Penn ranks among the nation's most LGBT-friendly schools. Many teenagers come out before arriving as freshmen. And the sprawling LGBT Center that Schoenberg created — which will be named in his honor when he retires this month after 35 years  — suddenly seems less relevant to students who identify as lesbian, gay, bisexual, or transgender.

"They get to campus, they know that they're at a place that will not discriminate, where they'll be comfortable, and then we don't see them," Schoenberg said. "They don't feel the need to come to the LGBT Center."

He considers that good news — kind of.

"There's a small part of me," he said, "that wishes they might give back a little more."

One of the first people in the nation hired to help gay and lesbian students on a college campus, Schoenberg departs from the center — among the largest of its kind — as its role at the university evolves.

Parts of the traditional mission remain: The center is a safe space for LGBT students and those questioning their sexual identity. The needs of transgender students, who sometimes are overshadowed by gay, lesbian, and bisexual students, are also still great.

But Schoenberg and his successor, Erin Cross, are working to advertise the center to all identities, not just LGBT. They encourage student groups to hold meetings there. And they offer free printing.

"While you're here, you're meeting other students and you're seeing the posters and the artwork on the wall," Schoenberg said. "You're being in an LGBT-positive environment. And I believe you're learning something from that."

The art pieces include a closet whose insides are covered in shattered glass, signifying coming out of the closet. A student designed it in 2012. A painting of two men kissing also hangs on the wall in the center's second-floor library.

You'll also probably notice the three-legged dog, Mac, who belongs to Cross. (Mac lost his right front leg in a car accident before Cross adopted him).

Schoenberg didn't start out with such a large space. When he was hired in 1982 — he was working at the time on his doctoral dissertation at what is now Penn's School of Social Policy and Practice — he had a cramped spot in the corner of the student activities office.

Three years before, the university had added sexual orientation to its nondiscrimination policies. But student acceptance of gay and lesbian people — bisexual and transgender weren't widely talked about then — lagged. Few students on campus were out, and those who were found themselves targets.

Susan Miller, who led the group Lesbians and Gays at Penn, remembers fraternity members sitting on their roofs and hollering "dyke" at her. Friends she lived with received dead animals in the mail.

"It was bad," said Miller, who graduated in 1983 and is now a Rutgers-Camden professor. "It was really a very difficult time."
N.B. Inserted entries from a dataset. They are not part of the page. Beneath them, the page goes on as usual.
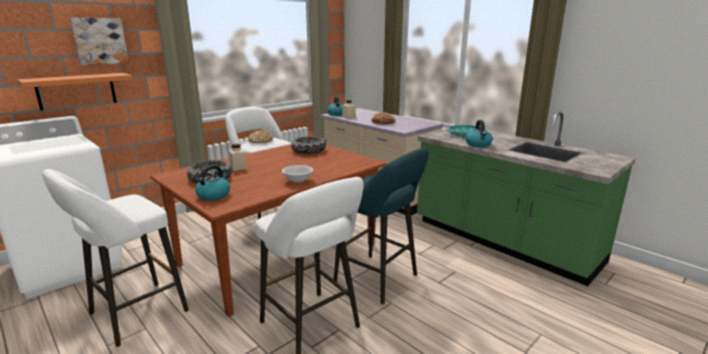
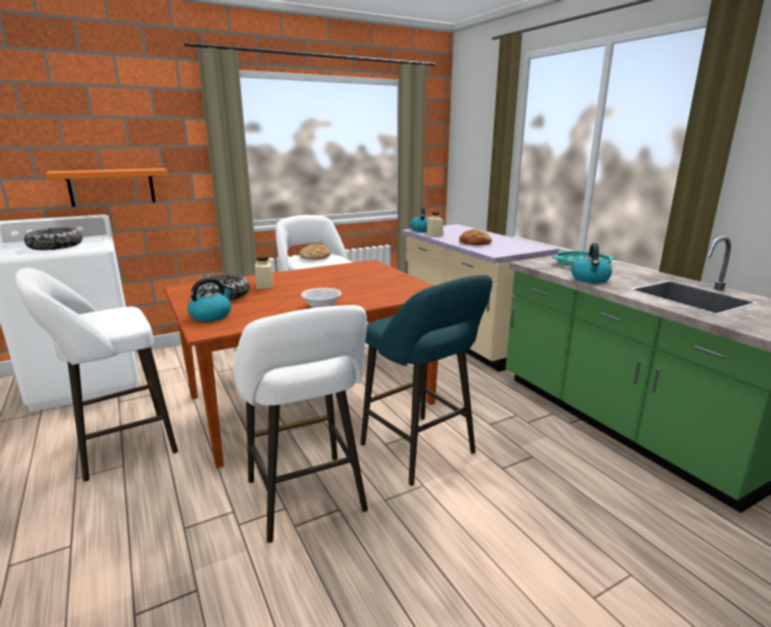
camera: 15 degrees right, 0 degrees up
picture [70,18,129,65] -> none
bowl [291,136,326,154] -> bowl moved to [24,227,83,250]

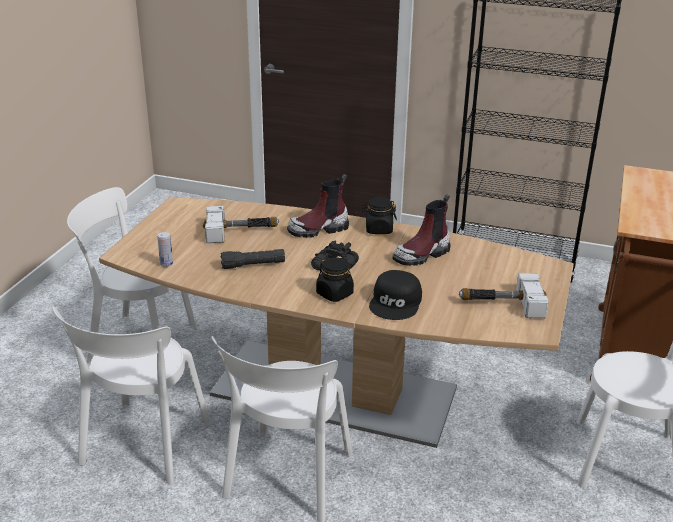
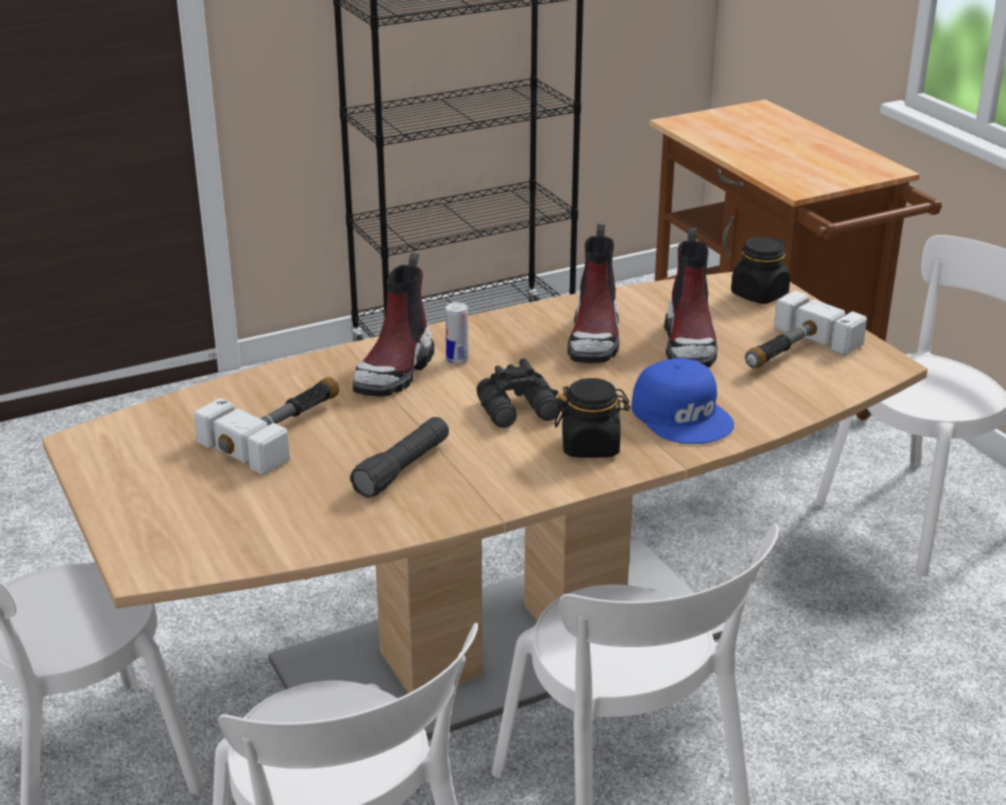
camera: 45 degrees left, 0 degrees up
can [157,232,173,267] -> can moved to [445,302,469,364]
black jar [362,197,397,234] -> black jar moved to [731,237,790,304]
black cap [369,270,422,320] -> blue cap [632,358,734,444]
none -> boot [664,228,718,367]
Schoenberg soon became the face of Penn's LGBT community. He was the go-to person when someone encountered discrimination or just needed to talk. He also tried to get financial assistance for students whose parents refused to pay their tuition after they came out.
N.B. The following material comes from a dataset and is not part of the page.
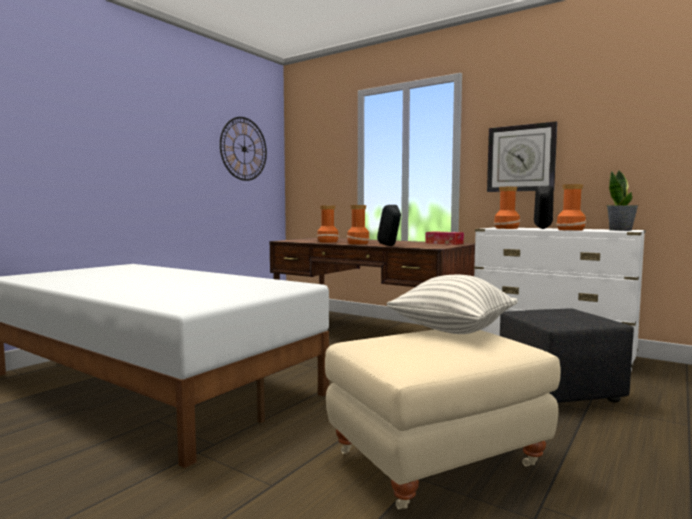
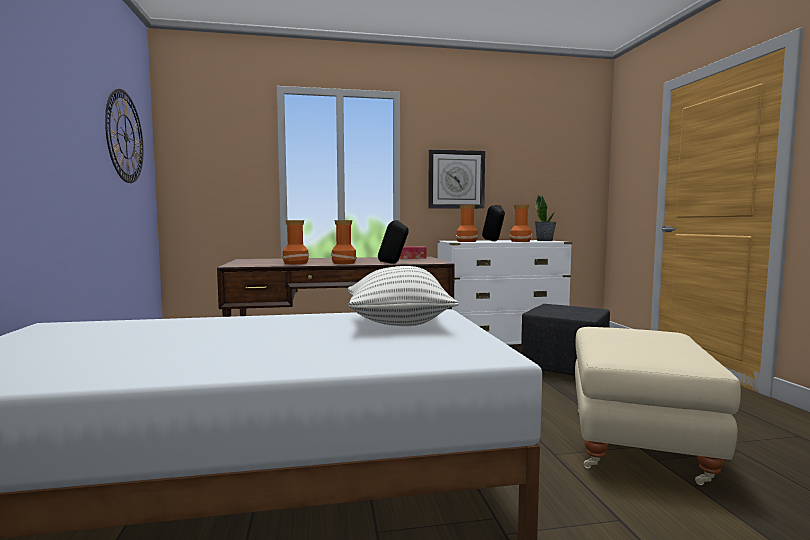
camera: 45 degrees left, 0 degrees up
pillow [386,275,518,334] -> pillow moved to [348,266,458,326]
His position eventually changed from part-time to full-time, and he successfully pushed the university to provide more staff.

"I've always been supported by the central administration," said Schoenberg, who declined to provide his age. "Unlike many other college campuses that really had to battle to get support."

Schoenberg advocated for employee domestic-partner benefits, which Penn began offering in 1994. He also helped raise $2 million to move the LGBT Center to its current home, the Carriage House near 39th and Spruce Streets.

He acknowledges he has a reputation for being hypercritical, even arrogant, at times. But that, he said, is not the core of who he is.

"I'm essentially a softy. I cry a lot," Schoenberg said, as tears formed in his eyes. "Even with no provocation except talking about crying."

Cross, sitting next to him, jumped in: "You lead with your heart with everything, and I'm not sure everybody knows that."

"Well," he said, "I think that's probably true."

A ceremony to celebrate Schoenberg's career will be held Oct. 14 at the LGBT Center.